Your task:
List every line in the rows below that contains the word "What".

Segment Open

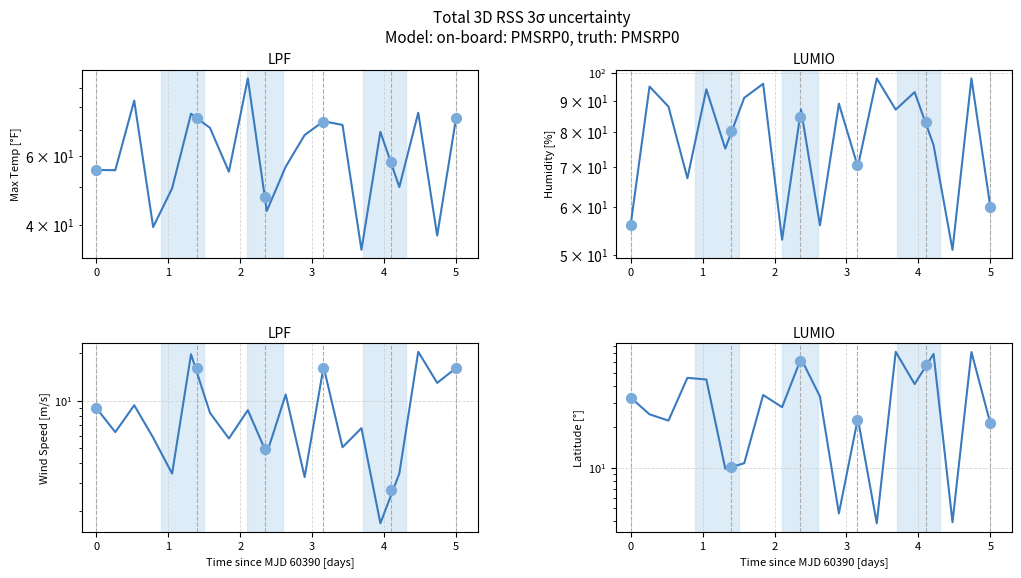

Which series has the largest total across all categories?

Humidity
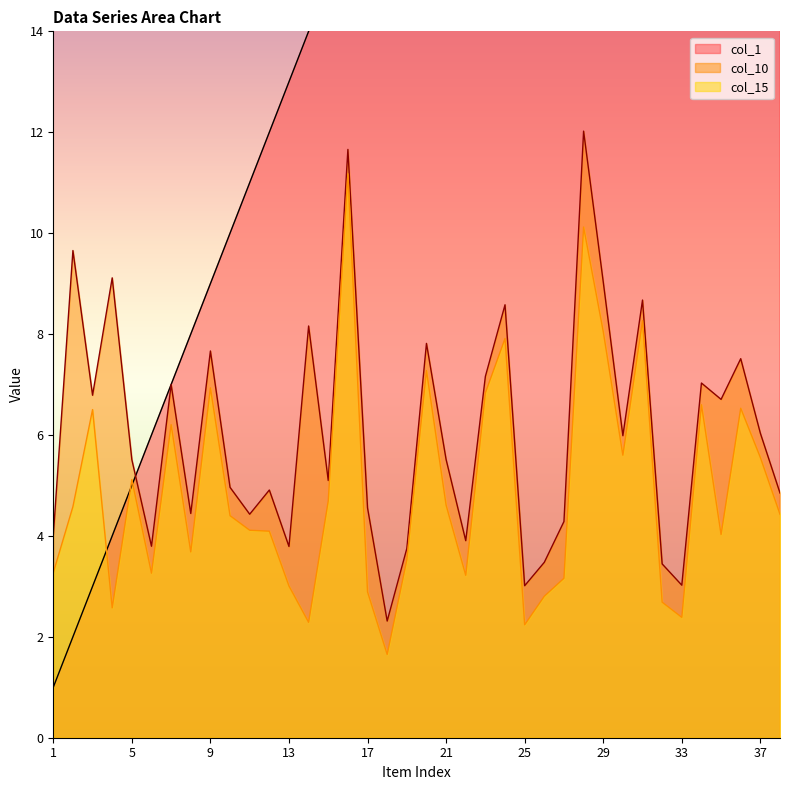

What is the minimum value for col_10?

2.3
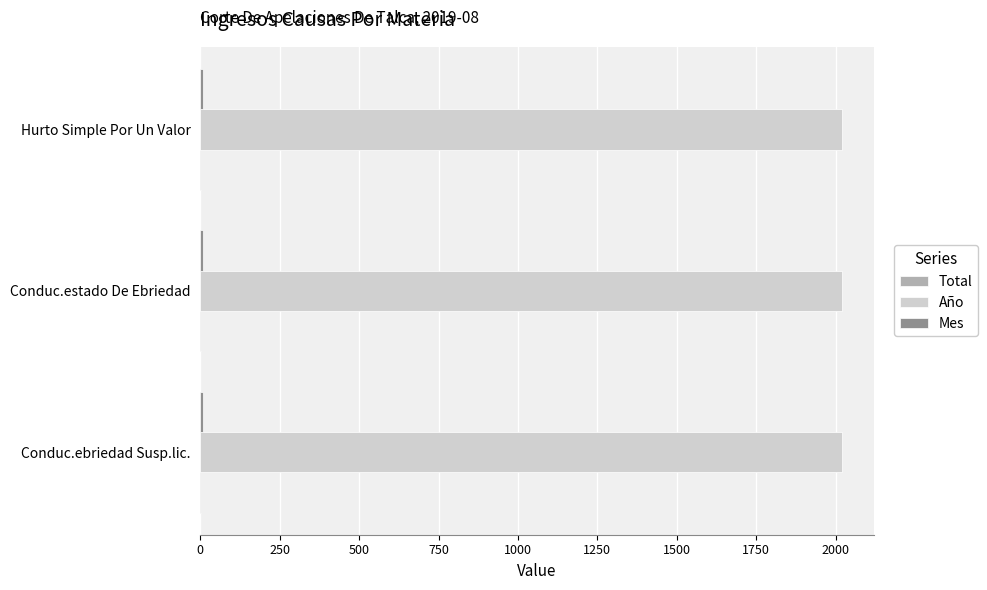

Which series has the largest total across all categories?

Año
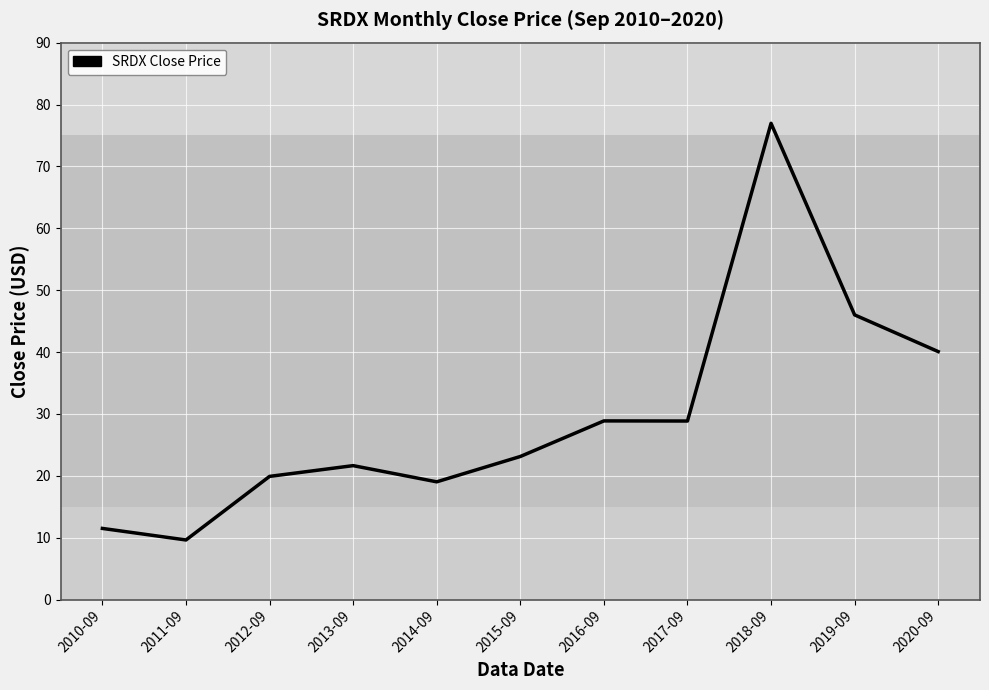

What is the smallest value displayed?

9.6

Segment Closed
Segment Open

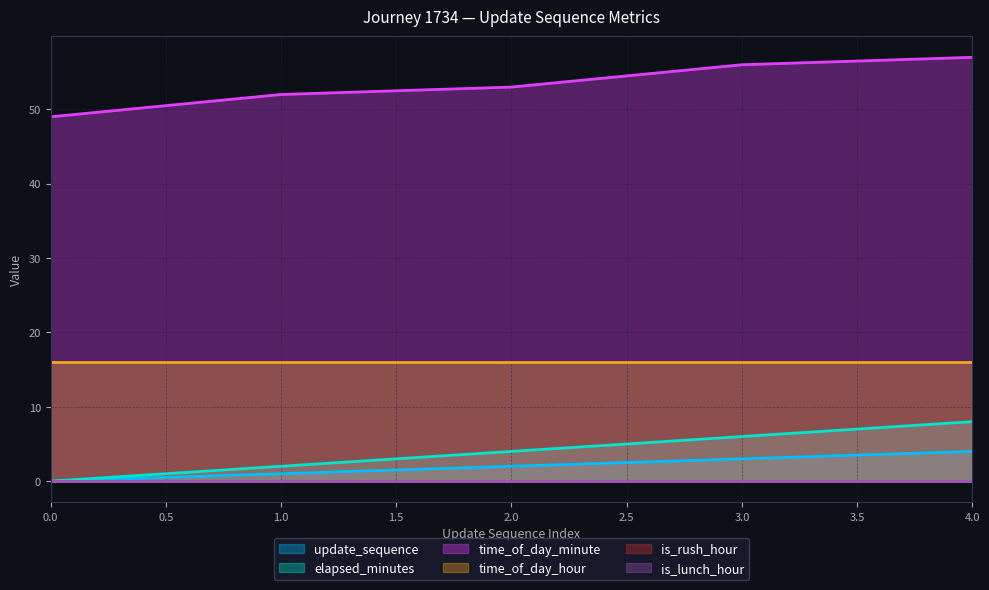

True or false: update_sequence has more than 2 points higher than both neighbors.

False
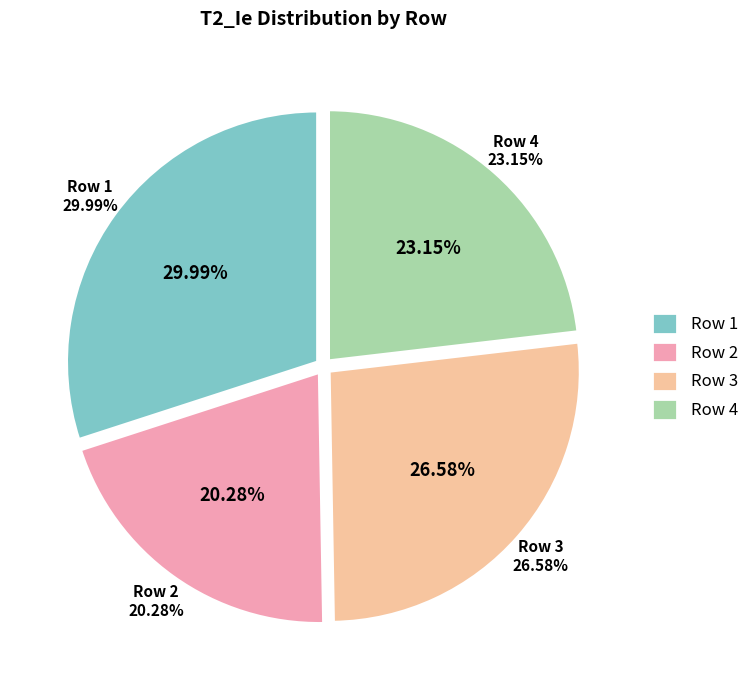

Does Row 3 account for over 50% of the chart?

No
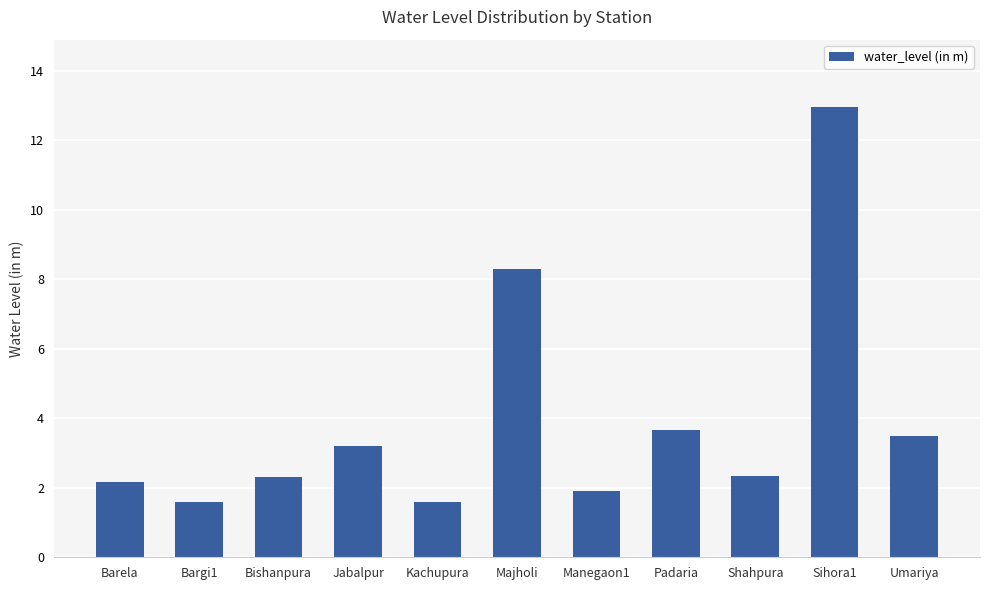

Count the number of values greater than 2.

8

Segment Closed

Exercise output:
What is the minimum value for col_10?
What is the smallest value displayed?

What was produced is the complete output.